_GIVEN TASK_
Rewrite every entry with "Author" renamed to "Writer" and everything else left as it is. Omit the pictures from your answer.

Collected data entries
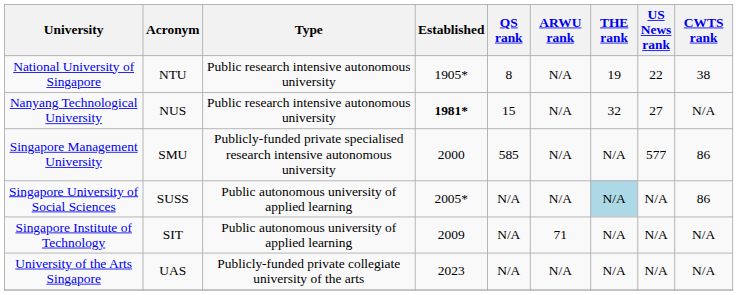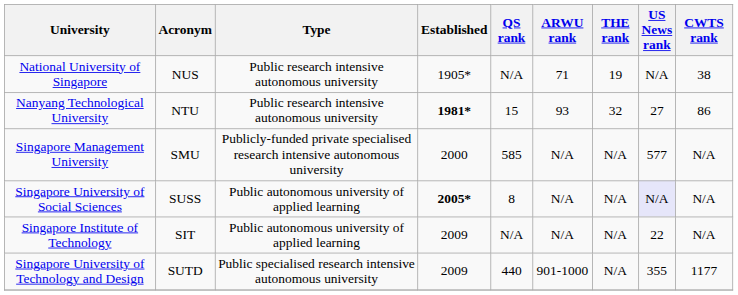National University of Singapore | Acronym: NTU -> NUS
National University of Singapore | QS rank: 8 -> N/A
National University of Singapore | ARWU rank: N/A -> 71
National University of Singapore | US News rank: 22 -> N/A
Nanyang Technological University | Acronym: NUS -> NTU
Nanyang Technological University | ARWU rank: N/A -> 93
Nanyang Technological University | CWTS rank: N/A -> 86
Singapore Management University | CWTS rank: 86 -> N/A
Singapore University of Social Sciences | Established: normal -> bold
Singapore University of Social Sciences | QS rank: N/A -> 8
Singapore University of Social Sciences | THE rank: lightblue background -> no background
Singapore University of Social Sciences | US News rank: no background -> lavender background
Singapore University of Social Sciences | CWTS rank: 86 -> N/A
Singapore Institute of Technology | ARWU rank: 71 -> N/A
Singapore Institute of Technology | US News rank: N/A -> 22
+ row: Singapore University of Technology and Design | SUTD | Public specialised research intensive autonomous university | 2009 | 440 | 901-1000 | N/A | 355 | 1177
- row: University of the Arts Singapore | UAS | Publicly-funded private collegiate university of the arts | 2023 | N/A | N/A | N/A | N/A | N/A
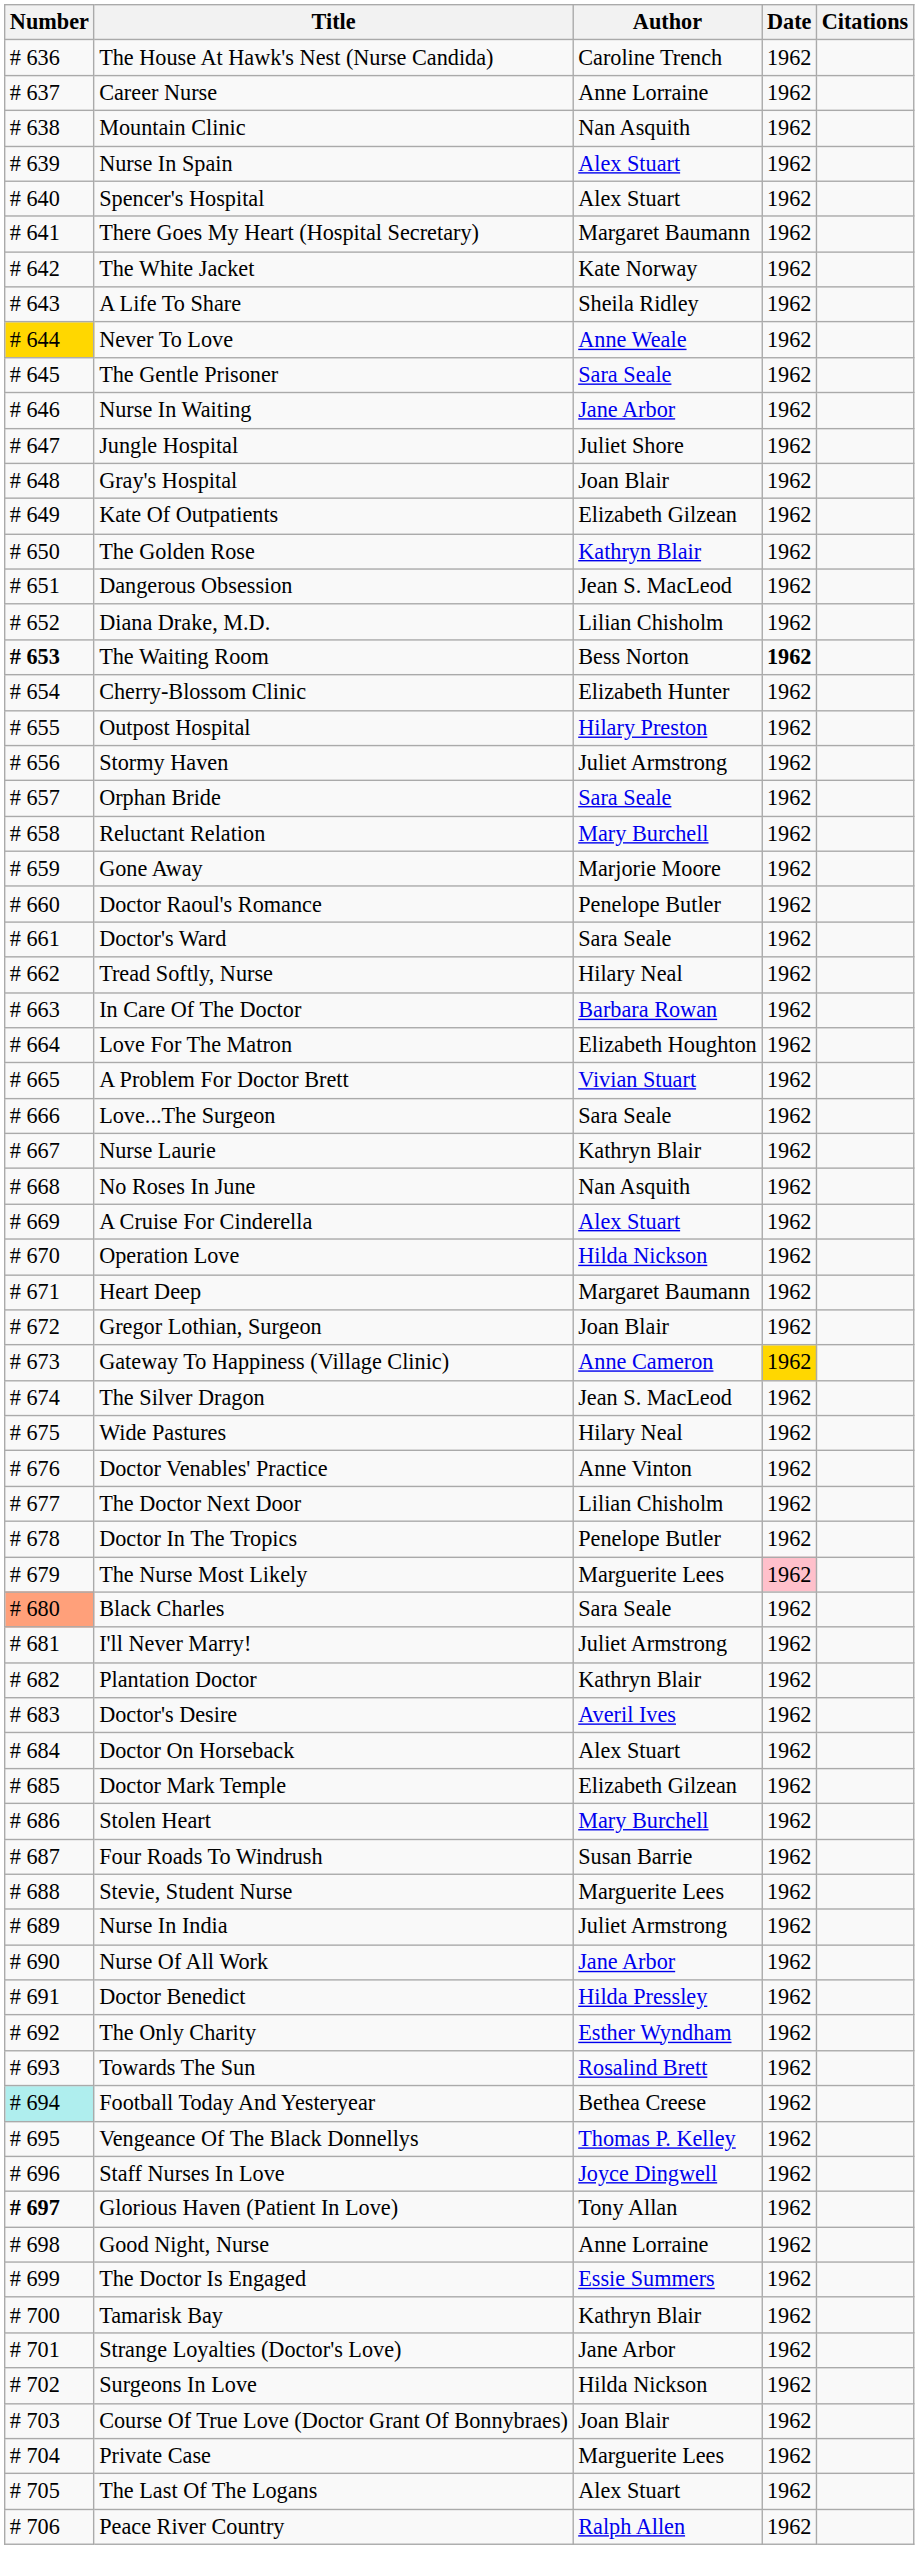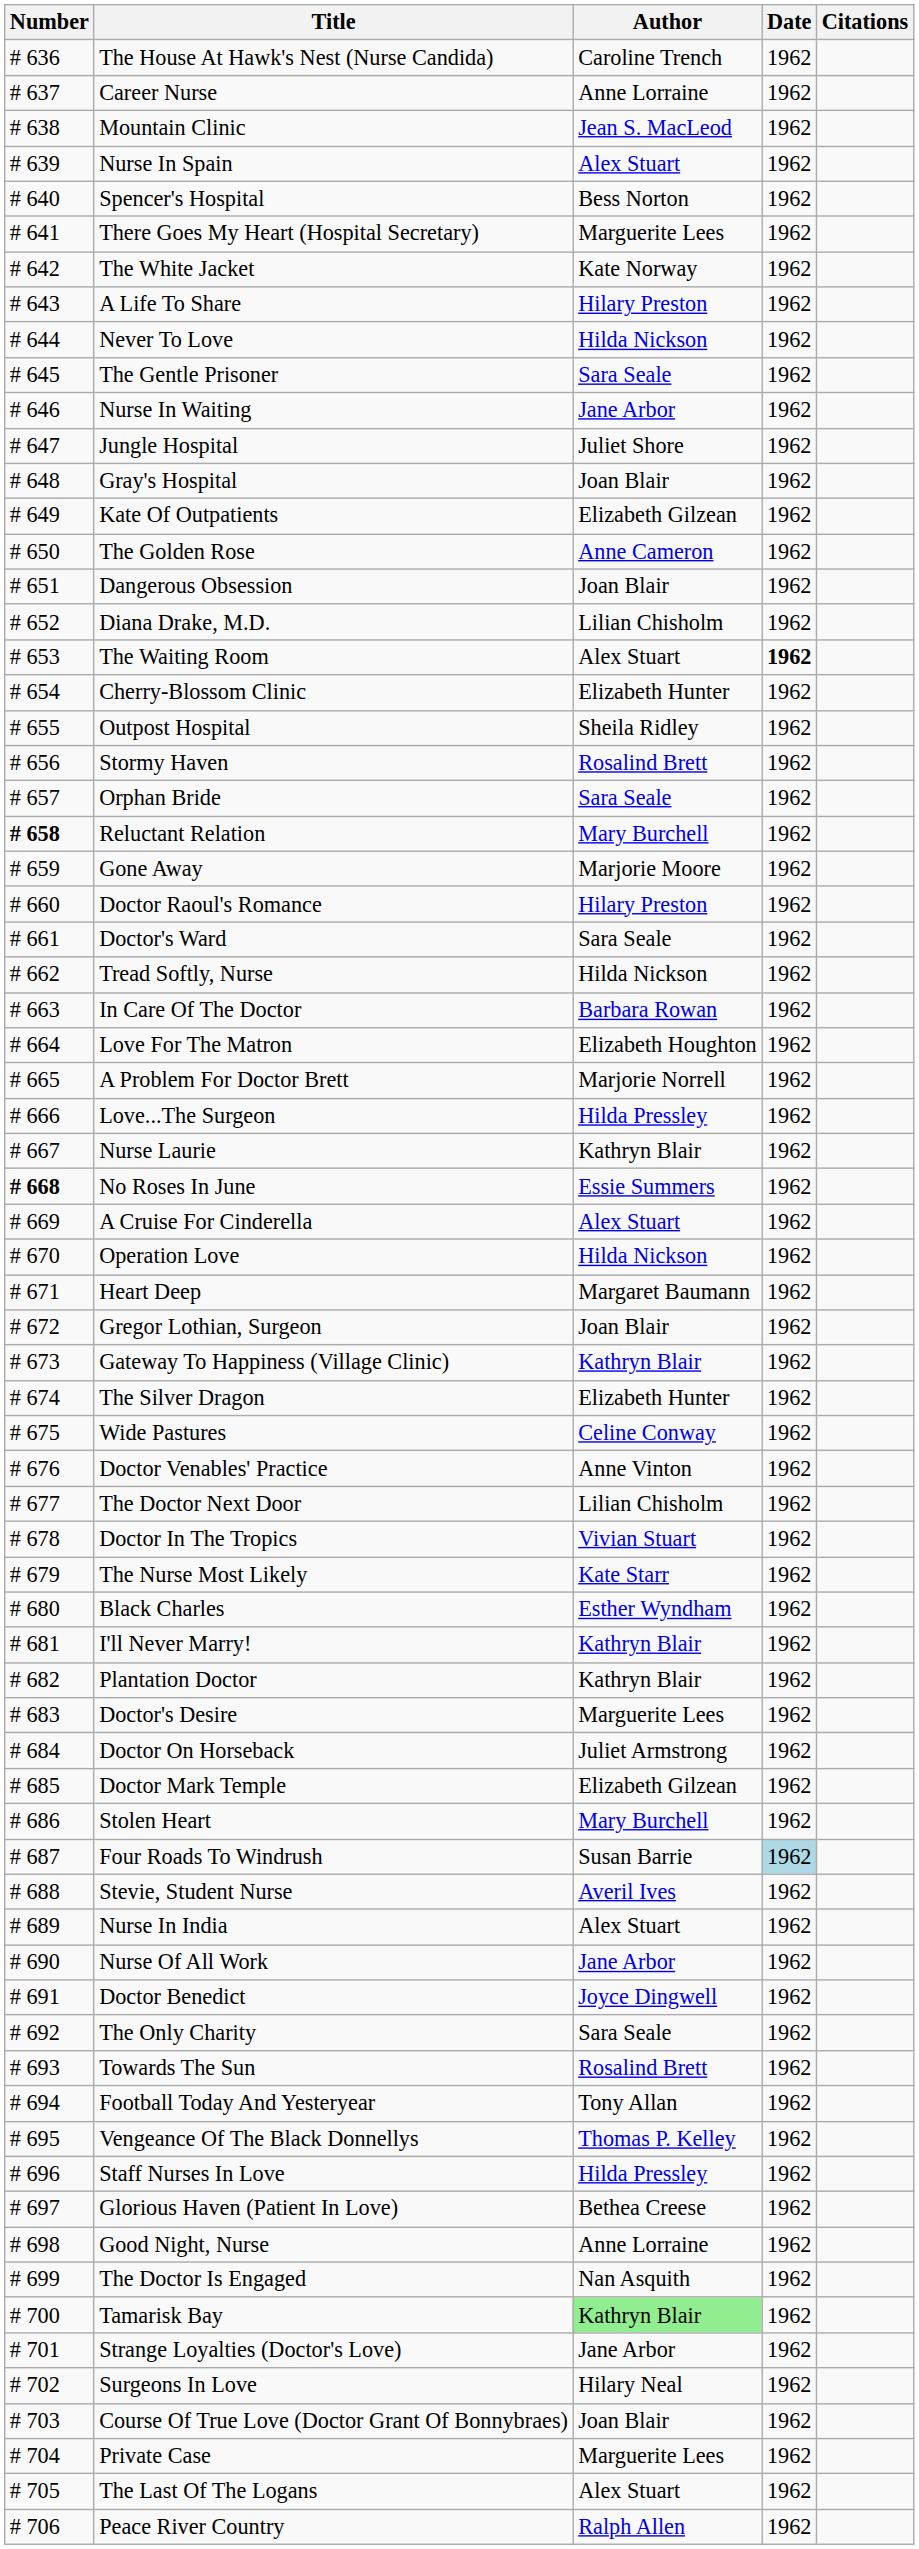Mountain Clinic | Author: Nan Asquith -> Jean S. MacLeod
Spencer's Hospital | Author: Alex Stuart -> Bess Norton
There Goes My Heart (Hospital Secretary) | Author: Margaret Baumann -> Marguerite Lees
A Life To Share | Author: Sheila Ridley -> Hilary Preston
Never To Love | Number: gold background -> no background
Never To Love | Author: Anne Weale -> Hilda Nickson
The Golden Rose | Author: Kathryn Blair -> Anne Cameron
Dangerous Obsession | Author: Jean S. MacLeod -> Joan Blair
The Waiting Room | Number: bold -> normal
The Waiting Room | Author: Bess Norton -> Alex Stuart
Outpost Hospital | Author: Hilary Preston -> Sheila Ridley
Stormy Haven | Author: Juliet Armstrong -> Rosalind Brett
Reluctant Relation | Number: normal -> bold
Doctor Raoul's Romance | Author: Penelope Butler -> Hilary Preston
Tread Softly, Nurse | Author: Hilary Neal -> Hilda Nickson
A Problem For Doctor Brett | Author: Vivian Stuart -> Marjorie Norrell
Love...The Surgeon | Author: Sara Seale -> Hilda Pressley
No Roses In June | Number: normal -> bold
No Roses In June | Author: Nan Asquith -> Essie Summers
Gateway To Happiness (Village Clinic) | Author: Anne Cameron -> Kathryn Blair
Gateway To Happiness (Village Clinic) | Date: gold background -> no background
The Silver Dragon | Author: Jean S. MacLeod -> Elizabeth Hunter
Wide Pastures | Author: Hilary Neal -> Celine Conway
Doctor In The Tropics | Author: Penelope Butler -> Vivian Stuart
The Nurse Most Likely | Author: Marguerite Lees -> Kate Starr
The Nurse Most Likely | Date: pink background -> no background
Black Charles | Number: lightsalmon background -> no background
Black Charles | Author: Sara Seale -> Esther Wyndham
I'll Never Marry! | Author: Juliet Armstrong -> Kathryn Blair
Doctor's Desire | Author: Averil Ives -> Marguerite Lees
Doctor On Horseback | Author: Alex Stuart -> Juliet Armstrong
Four Roads To Windrush | Date: no background -> lightblue background
Stevie, Student Nurse | Author: Marguerite Lees -> Averil Ives
Nurse In India | Author: Juliet Armstrong -> Alex Stuart
Doctor Benedict | Author: Hilda Pressley -> Joyce Dingwell
The Only Charity | Author: Esther Wyndham -> Sara Seale
Football Today And Yesteryear | Number: paleturquoise background -> no background
Football Today And Yesteryear | Author: Bethea Creese -> Tony Allan
Staff Nurses In Love | Author: Joyce Dingwell -> Hilda Pressley
Glorious Haven (Patient In Love) | Number: bold -> normal
Glorious Haven (Patient In Love) | Author: Tony Allan -> Bethea Creese
The Doctor Is Engaged | Author: Essie Summers -> Nan Asquith
Tamarisk Bay | Author: no background -> lightgreen background
Surgeons In Love | Author: Hilda Nickson -> Hilary Neal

_RESPONSE TO THE TASK_
National University of Singapore | Acronym: NTU -> NUS
National University of Singapore | QS rank: 8 -> N/A
National University of Singapore | ARWU rank: N/A -> 71
National University of Singapore | US News rank: 22 -> N/A
Nanyang Technological University | Acronym: NUS -> NTU
Nanyang Technological University | ARWU rank: N/A -> 93
Nanyang Technological University | CWTS rank: N/A -> 86
Singapore Management University | CWTS rank: 86 -> N/A
Singapore University of Social Sciences | Established: normal -> bold
Singapore University of Social Sciences | QS rank: N/A -> 8
Singapore University of Social Sciences | THE rank: lightblue background -> no background
Singapore University of Social Sciences | US News rank: no background -> lavender background
Singapore University of Social Sciences | CWTS rank: 86 -> N/A
Singapore Institute of Technology | ARWU rank: 71 -> N/A
Singapore Institute of Technology | US News rank: N/A -> 22
+ row: Singapore University of Technology and Design | SUTD | Public specialised research intensive autonomous university | 2009 | 440 | 901-1000 | N/A | 355 | 1177
- row: University of the Arts Singapore | UAS | Publicly-funded private collegiate university of the arts | 2023 | N/A | N/A | N/A | N/A | N/A
Mountain Clinic | Writer: Nan Asquith -> Jean S. MacLeod
Spencer's Hospital | Writer: Alex Stuart -> Bess Norton
There Goes My Heart (Hospital Secretary) | Writer: Margaret Baumann -> Marguerite Lees
A Life To Share | Writer: Sheila Ridley -> Hilary Preston
Never To Love | Number: gold background -> no background
Never To Love | Writer: Anne Weale -> Hilda Nickson
The Golden Rose | Writer: Kathryn Blair -> Anne Cameron
Dangerous Obsession | Writer: Jean S. MacLeod -> Joan Blair
The Waiting Room | Number: bold -> normal
The Waiting Room | Writer: Bess Norton -> Alex Stuart
Outpost Hospital | Writer: Hilary Preston -> Sheila Ridley
Stormy Haven | Writer: Juliet Armstrong -> Rosalind Brett
Reluctant Relation | Number: normal -> bold
Doctor Raoul's Romance | Writer: Penelope Butler -> Hilary Preston
Tread Softly, Nurse | Writer: Hilary Neal -> Hilda Nickson
A Problem For Doctor Brett | Writer: Vivian Stuart -> Marjorie Norrell
Love...The Surgeon | Writer: Sara Seale -> Hilda Pressley
No Roses In June | Number: normal -> bold
No Roses In June | Writer: Nan Asquith -> Essie Summers
Gateway To Happiness (Village Clinic) | Writer: Anne Cameron -> Kathryn Blair
Gateway To Happiness (Village Clinic) | Date: gold background -> no background
The Silver Dragon | Writer: Jean S. MacLeod -> Elizabeth Hunter
Wide Pastures | Writer: Hilary Neal -> Celine Conway
Doctor In The Tropics | Writer: Penelope Butler -> Vivian Stuart
The Nurse Most Likely | Writer: Marguerite Lees -> Kate Starr
The Nurse Most Likely | Date: pink background -> no background
Black Charles | Number: lightsalmon background -> no background
Black Charles | Writer: Sara Seale -> Esther Wyndham
I'll Never Marry! | Writer: Juliet Armstrong -> Kathryn Blair
Doctor's Desire | Writer: Averil Ives -> Marguerite Lees
Doctor On Horseback | Writer: Alex Stuart -> Juliet Armstrong
Four Roads To Windrush | Date: no background -> lightblue background
Stevie, Student Nurse | Writer: Marguerite Lees -> Averil Ives
Nurse In India | Writer: Juliet Armstrong -> Alex Stuart
Doctor Benedict | Writer: Hilda Pressley -> Joyce Dingwell
The Only Charity | Writer: Esther Wyndham -> Sara Seale
Football Today And Yesteryear | Number: paleturquoise background -> no background
Football Today And Yesteryear | Writer: Bethea Creese -> Tony Allan
Staff Nurses In Love | Writer: Joyce Dingwell -> Hilda Pressley
Glorious Haven (Patient In Love) | Number: bold -> normal
Glorious Haven (Patient In Love) | Writer: Tony Allan -> Bethea Creese
The Doctor Is Engaged | Writer: Essie Summers -> Nan Asquith
Tamarisk Bay | Writer: no background -> lightgreen background
Surgeons In Love | Writer: Hilda Nickson -> Hilary Neal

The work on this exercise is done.